*** Opening of Record set ***

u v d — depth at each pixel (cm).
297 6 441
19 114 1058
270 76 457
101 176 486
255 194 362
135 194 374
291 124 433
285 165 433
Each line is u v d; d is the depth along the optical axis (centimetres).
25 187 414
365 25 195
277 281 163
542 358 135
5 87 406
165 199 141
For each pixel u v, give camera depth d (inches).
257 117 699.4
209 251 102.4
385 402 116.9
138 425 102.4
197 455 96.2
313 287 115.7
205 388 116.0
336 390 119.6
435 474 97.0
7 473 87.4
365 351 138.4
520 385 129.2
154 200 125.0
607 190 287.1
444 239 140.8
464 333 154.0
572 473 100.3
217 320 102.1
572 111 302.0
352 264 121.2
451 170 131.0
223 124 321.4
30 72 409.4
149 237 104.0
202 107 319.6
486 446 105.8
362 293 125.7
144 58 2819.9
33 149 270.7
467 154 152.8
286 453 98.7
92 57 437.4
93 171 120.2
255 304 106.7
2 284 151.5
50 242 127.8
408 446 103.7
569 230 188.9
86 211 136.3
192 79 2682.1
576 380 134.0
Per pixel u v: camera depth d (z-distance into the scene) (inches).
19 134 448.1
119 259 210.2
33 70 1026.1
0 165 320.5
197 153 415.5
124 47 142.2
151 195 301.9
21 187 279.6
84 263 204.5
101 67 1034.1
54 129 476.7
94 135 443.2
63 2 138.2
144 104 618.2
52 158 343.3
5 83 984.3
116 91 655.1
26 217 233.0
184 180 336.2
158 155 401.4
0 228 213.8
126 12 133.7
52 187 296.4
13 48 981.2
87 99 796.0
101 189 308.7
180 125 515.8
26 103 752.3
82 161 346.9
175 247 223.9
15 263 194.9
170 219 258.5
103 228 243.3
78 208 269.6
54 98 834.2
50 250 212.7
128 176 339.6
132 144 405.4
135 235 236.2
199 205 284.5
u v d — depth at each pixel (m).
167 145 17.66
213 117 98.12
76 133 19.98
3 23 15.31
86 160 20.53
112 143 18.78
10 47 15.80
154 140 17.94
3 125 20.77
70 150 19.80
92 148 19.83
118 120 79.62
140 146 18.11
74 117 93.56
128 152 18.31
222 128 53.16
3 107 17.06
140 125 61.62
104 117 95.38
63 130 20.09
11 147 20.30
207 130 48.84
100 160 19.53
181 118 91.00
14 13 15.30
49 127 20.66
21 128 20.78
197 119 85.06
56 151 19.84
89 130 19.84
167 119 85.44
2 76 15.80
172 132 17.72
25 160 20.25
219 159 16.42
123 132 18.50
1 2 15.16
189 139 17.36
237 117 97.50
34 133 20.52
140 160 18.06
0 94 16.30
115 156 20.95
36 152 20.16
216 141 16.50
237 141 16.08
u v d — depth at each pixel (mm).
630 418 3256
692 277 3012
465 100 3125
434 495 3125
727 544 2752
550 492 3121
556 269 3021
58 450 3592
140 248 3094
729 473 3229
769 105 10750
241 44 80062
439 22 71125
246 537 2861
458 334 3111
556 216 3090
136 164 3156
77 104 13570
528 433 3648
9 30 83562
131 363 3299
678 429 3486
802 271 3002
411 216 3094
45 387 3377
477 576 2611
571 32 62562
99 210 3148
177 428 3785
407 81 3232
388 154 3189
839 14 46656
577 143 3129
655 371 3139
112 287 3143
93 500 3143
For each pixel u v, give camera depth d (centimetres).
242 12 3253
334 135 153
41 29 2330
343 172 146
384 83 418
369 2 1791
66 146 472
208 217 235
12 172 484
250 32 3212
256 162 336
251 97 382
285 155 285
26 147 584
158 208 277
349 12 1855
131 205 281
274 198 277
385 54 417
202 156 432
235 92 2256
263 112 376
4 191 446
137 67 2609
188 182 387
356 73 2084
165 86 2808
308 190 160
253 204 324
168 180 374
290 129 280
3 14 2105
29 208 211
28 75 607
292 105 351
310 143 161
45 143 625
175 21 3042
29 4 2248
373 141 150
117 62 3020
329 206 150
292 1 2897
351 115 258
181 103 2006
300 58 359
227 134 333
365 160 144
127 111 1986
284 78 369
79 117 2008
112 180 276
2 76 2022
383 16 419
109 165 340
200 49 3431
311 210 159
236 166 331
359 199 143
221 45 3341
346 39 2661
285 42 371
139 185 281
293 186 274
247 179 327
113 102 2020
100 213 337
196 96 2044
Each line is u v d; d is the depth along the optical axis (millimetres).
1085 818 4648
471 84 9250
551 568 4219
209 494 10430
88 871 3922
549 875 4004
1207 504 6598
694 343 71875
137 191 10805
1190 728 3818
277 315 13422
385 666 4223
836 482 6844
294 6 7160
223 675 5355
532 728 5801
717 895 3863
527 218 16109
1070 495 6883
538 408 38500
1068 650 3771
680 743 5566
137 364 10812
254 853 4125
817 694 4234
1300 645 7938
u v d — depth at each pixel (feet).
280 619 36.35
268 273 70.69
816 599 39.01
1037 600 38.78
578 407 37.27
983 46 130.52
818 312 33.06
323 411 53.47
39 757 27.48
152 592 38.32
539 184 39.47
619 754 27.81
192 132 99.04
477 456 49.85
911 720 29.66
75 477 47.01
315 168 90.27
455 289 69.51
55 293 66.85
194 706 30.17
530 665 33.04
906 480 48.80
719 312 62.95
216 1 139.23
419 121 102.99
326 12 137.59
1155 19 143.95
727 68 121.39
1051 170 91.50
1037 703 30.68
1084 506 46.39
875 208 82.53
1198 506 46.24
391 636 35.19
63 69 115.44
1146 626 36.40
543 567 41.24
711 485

*** Close of Record set ***

■ **Problem requirements**
Your answer should be the lines above, from the line containing "100 160 19.53" up to and including the line containing "407 81 3232", reproduced exactly and with nothing else.

■ **Exercise result**
100 160 19.53
181 118 91.00
14 13 15.30
49 127 20.66
21 128 20.78
197 119 85.06
56 151 19.84
89 130 19.84
167 119 85.44
2 76 15.80
172 132 17.72
25 160 20.25
219 159 16.42
123 132 18.50
1 2 15.16
189 139 17.36
237 117 97.50
34 133 20.52
140 160 18.06
0 94 16.30
115 156 20.95
36 152 20.16
216 141 16.50
237 141 16.08
u v d — depth at each pixel (mm).
630 418 3256
692 277 3012
465 100 3125
434 495 3125
727 544 2752
550 492 3121
556 269 3021
58 450 3592
140 248 3094
729 473 3229
769 105 10750
241 44 80062
439 22 71125
246 537 2861
458 334 3111
556 216 3090
136 164 3156
77 104 13570
528 433 3648
9 30 83562
131 363 3299
678 429 3486
802 271 3002
411 216 3094
45 387 3377
477 576 2611
571 32 62562
99 210 3148
177 428 3785
407 81 3232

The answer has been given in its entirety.